* [Problem statement] Reproduce the text read from each of the items below, line for line and unchanged. Leave the pictures out of your answer.

* [Data]
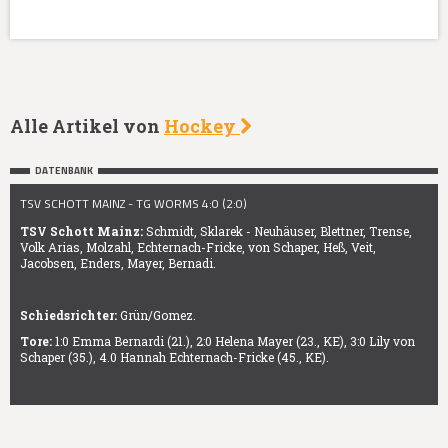
Alle Artikel von
Hockey
DATENBANK
TSV SCHOTT MAINZ - TG WORMS 4:0 (2:0)
TSV Schott Mainz:
Schmidt, Sklarek - Neuhäuser, Blettner, Trense,
Volk Arias, Molzahl, Echternach-Fricke, von Schaper, Heß, Veit,
Jacobsen, Enders, Mayer, Bernadi.
Schiedsrichter:
Grün/Gomez.
Tore:
1:0 Emma Bernardi (21.), 2:0 Helena Mayer (23., KE), 3:0 Lily von
Schaper (35.), 4.0 Hannah Echternach-Fricke (45., KE).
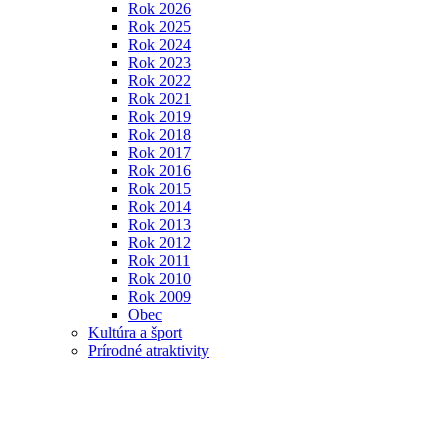
Rok 2026
Rok 2025
Rok 2024
Rok 2023
Rok 2022
Rok 2021
Rok 2019
Rok 2018
Rok 2017
Rok 2016
Rok 2015
Rok 2014
Rok 2013
Rok 2012
Rok 2011
Rok 2010
Rok 2009
Obec
Kultúra a šport
Prírodné atraktivity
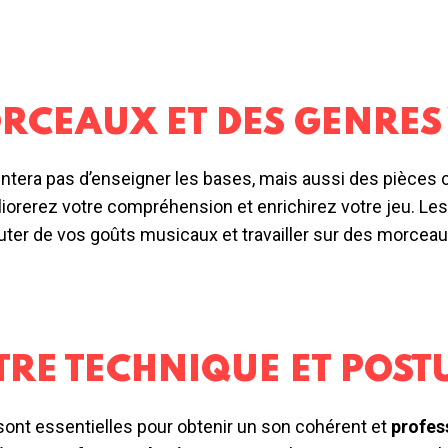
RCEAUX ET DES GENRES 
tera pas d’enseigner les bases, mais aussi des pièces 
iorerez votre compréhension et enrichirez votre jeu. Les
ter de vos goûts musicaux et travailler sur des morcea
RE TECHNIQUE ET POST
ont essentielles pour obtenir un son cohérent et
profes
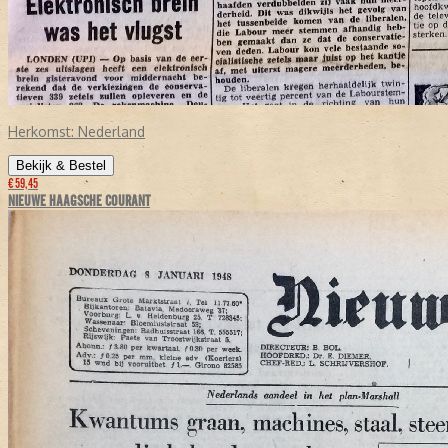
Herkomst:
Nederland
Bekijk & Bestel
€ 59,45
NIEUWE HAAGSCHE COURANT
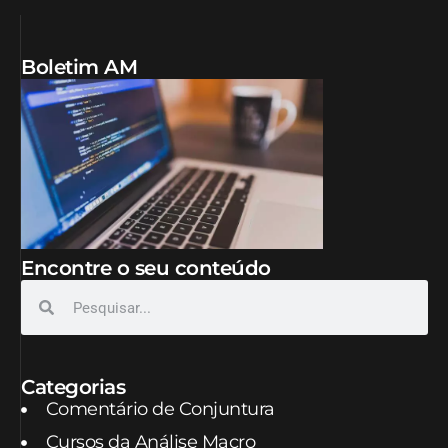
Boletim AM
Encontre o seu conteúdo
Categorias
Comentário de Conjuntura
Cursos da Análise Macro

* [Solved exercise]
Alle Artikel von
Hockey
DATENBANK
TSV SCHOTT MAINZ - TG WORMS 4:0 (2:0)
TSV Schott Mainz:
Schmidt, Sklarek - Neuhäuser, Blettner, Trense,
Volk Arias, Molzahl, Echternach-Fricke, von Schaper, Heß, Veit,
Jacobsen, Enders, Mayer, Bernadi.
Schiedsrichter:
Grün/Gomez.
Tore:
1:0 Emma Bernardi (21.), 2:0 Helena Mayer (23., KE), 3:0 Lily von
Schaper (35.), 4.0 Hannah Echternach-Fricke (45., KE).
Rok 2026
Rok 2025
Rok 2024
Rok 2023
Rok 2022
Rok 2021
Rok 2019
Rok 2018
Rok 2017
Rok 2016
Rok 2015
Rok 2014
Rok 2013
Rok 2012
Rok 2011
Rok 2010
Rok 2009
Obec
Kultúra a šport
Prírodné atraktivity
RCEAUX ET DES GENRES 
tera pas d’enseigner les bases, mais aussi des pièces 
iorerez votre compréhension et enrichirez votre jeu. Les
ter de vos goûts musicaux et travailler sur des morcea
RE TECHNIQUE ET POST
ont essentielles pour obtenir un son cohérent et
profes
Herkomst:
Nederland
Bekijk & Bestel
€ 59,45
NIEUWE HAAGSCHE COURANT
Boletim AM
Encontre o seu conteúdo
Categorias
Comentário de Conjuntura
Cursos da Análise Macro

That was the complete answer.